Segment Start: Supplied data

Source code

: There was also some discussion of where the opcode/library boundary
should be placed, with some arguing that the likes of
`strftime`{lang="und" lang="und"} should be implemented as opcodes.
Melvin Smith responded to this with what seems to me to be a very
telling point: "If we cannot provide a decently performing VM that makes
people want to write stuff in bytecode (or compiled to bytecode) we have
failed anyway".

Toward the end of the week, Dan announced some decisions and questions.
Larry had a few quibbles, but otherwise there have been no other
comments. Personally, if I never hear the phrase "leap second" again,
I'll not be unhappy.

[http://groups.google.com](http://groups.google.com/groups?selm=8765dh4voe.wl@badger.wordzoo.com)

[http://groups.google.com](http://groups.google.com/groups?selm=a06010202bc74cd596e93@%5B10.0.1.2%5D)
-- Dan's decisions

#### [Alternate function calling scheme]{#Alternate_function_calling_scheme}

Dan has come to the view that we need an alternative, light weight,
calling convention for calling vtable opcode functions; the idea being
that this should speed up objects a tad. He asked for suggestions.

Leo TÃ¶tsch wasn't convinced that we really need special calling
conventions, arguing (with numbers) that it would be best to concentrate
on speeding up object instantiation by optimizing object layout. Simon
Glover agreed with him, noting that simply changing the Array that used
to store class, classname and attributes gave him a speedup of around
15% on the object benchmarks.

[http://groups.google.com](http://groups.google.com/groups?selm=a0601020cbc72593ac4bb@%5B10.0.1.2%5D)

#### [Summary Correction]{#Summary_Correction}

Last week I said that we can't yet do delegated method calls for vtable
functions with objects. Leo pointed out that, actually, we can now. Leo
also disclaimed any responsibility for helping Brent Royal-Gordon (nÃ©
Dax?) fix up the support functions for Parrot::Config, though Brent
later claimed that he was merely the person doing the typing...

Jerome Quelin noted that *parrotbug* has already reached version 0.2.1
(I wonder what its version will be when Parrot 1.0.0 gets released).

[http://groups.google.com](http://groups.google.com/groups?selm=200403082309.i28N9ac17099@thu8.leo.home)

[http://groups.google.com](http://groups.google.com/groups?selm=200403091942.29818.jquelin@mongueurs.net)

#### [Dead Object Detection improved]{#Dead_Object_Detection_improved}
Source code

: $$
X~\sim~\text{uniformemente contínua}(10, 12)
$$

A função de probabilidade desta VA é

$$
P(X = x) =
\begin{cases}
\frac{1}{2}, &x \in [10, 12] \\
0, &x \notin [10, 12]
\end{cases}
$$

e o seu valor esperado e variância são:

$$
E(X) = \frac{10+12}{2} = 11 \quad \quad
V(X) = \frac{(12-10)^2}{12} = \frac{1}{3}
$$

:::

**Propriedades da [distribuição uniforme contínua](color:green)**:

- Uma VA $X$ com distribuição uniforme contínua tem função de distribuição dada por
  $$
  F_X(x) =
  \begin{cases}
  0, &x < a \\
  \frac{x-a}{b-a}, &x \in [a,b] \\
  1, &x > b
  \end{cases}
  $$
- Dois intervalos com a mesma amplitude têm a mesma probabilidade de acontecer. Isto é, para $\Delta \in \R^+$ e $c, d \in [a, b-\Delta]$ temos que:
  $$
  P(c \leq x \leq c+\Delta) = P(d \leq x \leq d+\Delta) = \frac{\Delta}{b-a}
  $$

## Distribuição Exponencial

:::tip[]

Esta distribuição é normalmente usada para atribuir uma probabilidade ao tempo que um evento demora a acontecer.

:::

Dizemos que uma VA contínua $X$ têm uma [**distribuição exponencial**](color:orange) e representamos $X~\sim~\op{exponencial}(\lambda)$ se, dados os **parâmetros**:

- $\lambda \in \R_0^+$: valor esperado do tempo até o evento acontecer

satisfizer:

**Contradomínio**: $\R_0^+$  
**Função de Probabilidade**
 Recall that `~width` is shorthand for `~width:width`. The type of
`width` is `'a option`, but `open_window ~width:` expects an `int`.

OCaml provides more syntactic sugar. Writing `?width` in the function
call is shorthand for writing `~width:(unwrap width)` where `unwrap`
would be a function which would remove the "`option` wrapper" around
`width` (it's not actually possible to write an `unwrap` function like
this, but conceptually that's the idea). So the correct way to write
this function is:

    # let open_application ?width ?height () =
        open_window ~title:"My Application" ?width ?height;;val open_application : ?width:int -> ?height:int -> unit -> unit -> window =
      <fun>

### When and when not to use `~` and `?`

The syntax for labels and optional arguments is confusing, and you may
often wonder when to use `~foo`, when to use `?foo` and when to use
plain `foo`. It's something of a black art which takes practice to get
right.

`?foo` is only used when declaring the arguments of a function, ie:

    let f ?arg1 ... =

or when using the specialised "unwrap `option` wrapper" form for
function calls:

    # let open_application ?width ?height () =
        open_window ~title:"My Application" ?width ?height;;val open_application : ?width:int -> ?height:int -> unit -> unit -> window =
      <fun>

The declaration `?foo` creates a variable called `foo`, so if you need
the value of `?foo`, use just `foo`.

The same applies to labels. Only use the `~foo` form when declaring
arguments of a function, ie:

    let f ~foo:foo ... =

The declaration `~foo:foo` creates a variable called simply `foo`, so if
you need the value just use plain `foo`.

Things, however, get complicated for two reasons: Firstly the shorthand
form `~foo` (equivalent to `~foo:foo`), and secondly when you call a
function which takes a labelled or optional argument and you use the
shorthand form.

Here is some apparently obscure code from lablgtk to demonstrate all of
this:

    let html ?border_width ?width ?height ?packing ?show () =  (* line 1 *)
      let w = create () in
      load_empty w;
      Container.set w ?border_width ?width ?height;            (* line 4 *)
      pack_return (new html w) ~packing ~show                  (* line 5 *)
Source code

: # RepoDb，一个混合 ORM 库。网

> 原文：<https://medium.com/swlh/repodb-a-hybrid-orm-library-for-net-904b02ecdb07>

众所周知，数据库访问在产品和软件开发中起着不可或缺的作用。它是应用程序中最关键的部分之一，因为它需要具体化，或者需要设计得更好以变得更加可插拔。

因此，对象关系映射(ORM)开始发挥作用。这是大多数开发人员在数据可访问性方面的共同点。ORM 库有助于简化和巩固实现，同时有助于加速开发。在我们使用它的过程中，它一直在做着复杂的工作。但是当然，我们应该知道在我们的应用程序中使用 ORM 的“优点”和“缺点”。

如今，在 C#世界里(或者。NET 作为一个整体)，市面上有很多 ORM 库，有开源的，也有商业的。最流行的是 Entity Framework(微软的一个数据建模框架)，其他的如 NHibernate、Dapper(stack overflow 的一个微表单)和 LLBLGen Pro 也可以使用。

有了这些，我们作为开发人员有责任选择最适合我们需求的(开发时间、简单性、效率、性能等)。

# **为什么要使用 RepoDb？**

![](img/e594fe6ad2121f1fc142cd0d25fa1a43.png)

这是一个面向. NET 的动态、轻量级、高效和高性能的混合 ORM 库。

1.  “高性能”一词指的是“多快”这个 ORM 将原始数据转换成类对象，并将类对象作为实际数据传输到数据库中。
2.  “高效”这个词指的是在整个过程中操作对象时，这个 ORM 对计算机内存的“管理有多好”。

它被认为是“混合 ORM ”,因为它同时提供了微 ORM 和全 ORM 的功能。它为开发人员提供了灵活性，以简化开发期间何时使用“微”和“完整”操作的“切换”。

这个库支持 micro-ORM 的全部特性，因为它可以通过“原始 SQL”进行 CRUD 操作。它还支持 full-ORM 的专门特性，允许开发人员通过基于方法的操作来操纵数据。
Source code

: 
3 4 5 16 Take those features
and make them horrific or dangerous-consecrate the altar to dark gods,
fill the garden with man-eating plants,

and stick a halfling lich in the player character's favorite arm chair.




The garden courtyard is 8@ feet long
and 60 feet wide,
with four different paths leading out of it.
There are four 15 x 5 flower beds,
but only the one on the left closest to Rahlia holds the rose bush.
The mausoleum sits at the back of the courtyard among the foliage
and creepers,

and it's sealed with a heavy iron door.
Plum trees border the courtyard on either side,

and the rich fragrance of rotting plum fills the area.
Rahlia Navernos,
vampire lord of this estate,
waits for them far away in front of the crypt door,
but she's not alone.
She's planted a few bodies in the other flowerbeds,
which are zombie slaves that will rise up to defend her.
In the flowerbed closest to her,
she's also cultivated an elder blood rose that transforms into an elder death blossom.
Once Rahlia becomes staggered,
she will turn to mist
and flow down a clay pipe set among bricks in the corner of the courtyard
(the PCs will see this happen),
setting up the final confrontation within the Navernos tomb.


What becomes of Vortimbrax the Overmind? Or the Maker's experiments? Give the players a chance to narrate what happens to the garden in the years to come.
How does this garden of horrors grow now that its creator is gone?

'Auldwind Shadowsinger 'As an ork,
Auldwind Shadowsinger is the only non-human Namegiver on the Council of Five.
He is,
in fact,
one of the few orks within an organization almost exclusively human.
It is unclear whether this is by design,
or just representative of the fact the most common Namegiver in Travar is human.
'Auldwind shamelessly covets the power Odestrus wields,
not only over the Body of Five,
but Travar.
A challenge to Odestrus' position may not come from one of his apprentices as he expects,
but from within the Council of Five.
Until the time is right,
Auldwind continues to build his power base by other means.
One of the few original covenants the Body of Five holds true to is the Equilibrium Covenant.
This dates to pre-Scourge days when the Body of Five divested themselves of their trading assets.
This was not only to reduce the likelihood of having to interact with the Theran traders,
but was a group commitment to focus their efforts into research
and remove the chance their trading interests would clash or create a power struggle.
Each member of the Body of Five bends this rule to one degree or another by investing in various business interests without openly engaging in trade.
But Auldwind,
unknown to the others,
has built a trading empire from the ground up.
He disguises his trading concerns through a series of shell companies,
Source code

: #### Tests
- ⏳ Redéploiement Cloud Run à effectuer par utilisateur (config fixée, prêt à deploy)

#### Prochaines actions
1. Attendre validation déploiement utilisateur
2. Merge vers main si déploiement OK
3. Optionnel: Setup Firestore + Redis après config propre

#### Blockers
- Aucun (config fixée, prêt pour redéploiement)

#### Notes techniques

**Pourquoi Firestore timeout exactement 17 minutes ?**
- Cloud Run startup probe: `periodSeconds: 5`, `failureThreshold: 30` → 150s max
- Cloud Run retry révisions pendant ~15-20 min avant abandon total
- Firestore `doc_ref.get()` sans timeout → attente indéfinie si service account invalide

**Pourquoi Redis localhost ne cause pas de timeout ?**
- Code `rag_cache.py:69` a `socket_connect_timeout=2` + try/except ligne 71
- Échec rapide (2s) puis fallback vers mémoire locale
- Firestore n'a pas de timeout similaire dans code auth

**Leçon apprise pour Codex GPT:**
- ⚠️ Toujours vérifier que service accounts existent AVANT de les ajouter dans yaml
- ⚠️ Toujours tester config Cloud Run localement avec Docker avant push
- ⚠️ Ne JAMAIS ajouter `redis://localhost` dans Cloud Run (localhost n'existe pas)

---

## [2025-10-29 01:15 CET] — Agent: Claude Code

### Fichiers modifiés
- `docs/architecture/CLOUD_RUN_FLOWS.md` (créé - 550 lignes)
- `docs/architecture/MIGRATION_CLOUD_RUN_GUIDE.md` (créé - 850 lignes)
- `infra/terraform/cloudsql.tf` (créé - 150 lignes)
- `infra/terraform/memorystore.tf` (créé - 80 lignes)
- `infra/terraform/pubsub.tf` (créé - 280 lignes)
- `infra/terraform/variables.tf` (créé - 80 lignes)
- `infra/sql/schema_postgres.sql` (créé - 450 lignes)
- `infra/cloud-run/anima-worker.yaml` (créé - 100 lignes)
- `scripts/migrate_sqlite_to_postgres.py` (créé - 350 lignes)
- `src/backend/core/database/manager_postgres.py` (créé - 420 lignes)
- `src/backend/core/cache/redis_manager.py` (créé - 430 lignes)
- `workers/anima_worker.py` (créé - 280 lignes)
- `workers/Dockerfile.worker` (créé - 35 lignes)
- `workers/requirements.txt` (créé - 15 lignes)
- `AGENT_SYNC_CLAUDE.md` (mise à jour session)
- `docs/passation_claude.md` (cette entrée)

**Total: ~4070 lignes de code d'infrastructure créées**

Segment End: Supplied data

Prompt =
The reply should hold only the lines from the top of the records through the line that has "Larry had a", each one exact.

Exercise solution =
Source code

: There was also some discussion of where the opcode/library boundary
should be placed, with some arguing that the likes of
`strftime`{lang="und" lang="und"} should be implemented as opcodes.
Melvin Smith responded to this with what seems to me to be a very
telling point: "If we cannot provide a decently performing VM that makes
people want to write stuff in bytecode (or compiled to bytecode) we have
failed anyway".

Toward the end of the week, Dan announced some decisions and questions.
Larry had a few quibbles, but otherwise there have been no other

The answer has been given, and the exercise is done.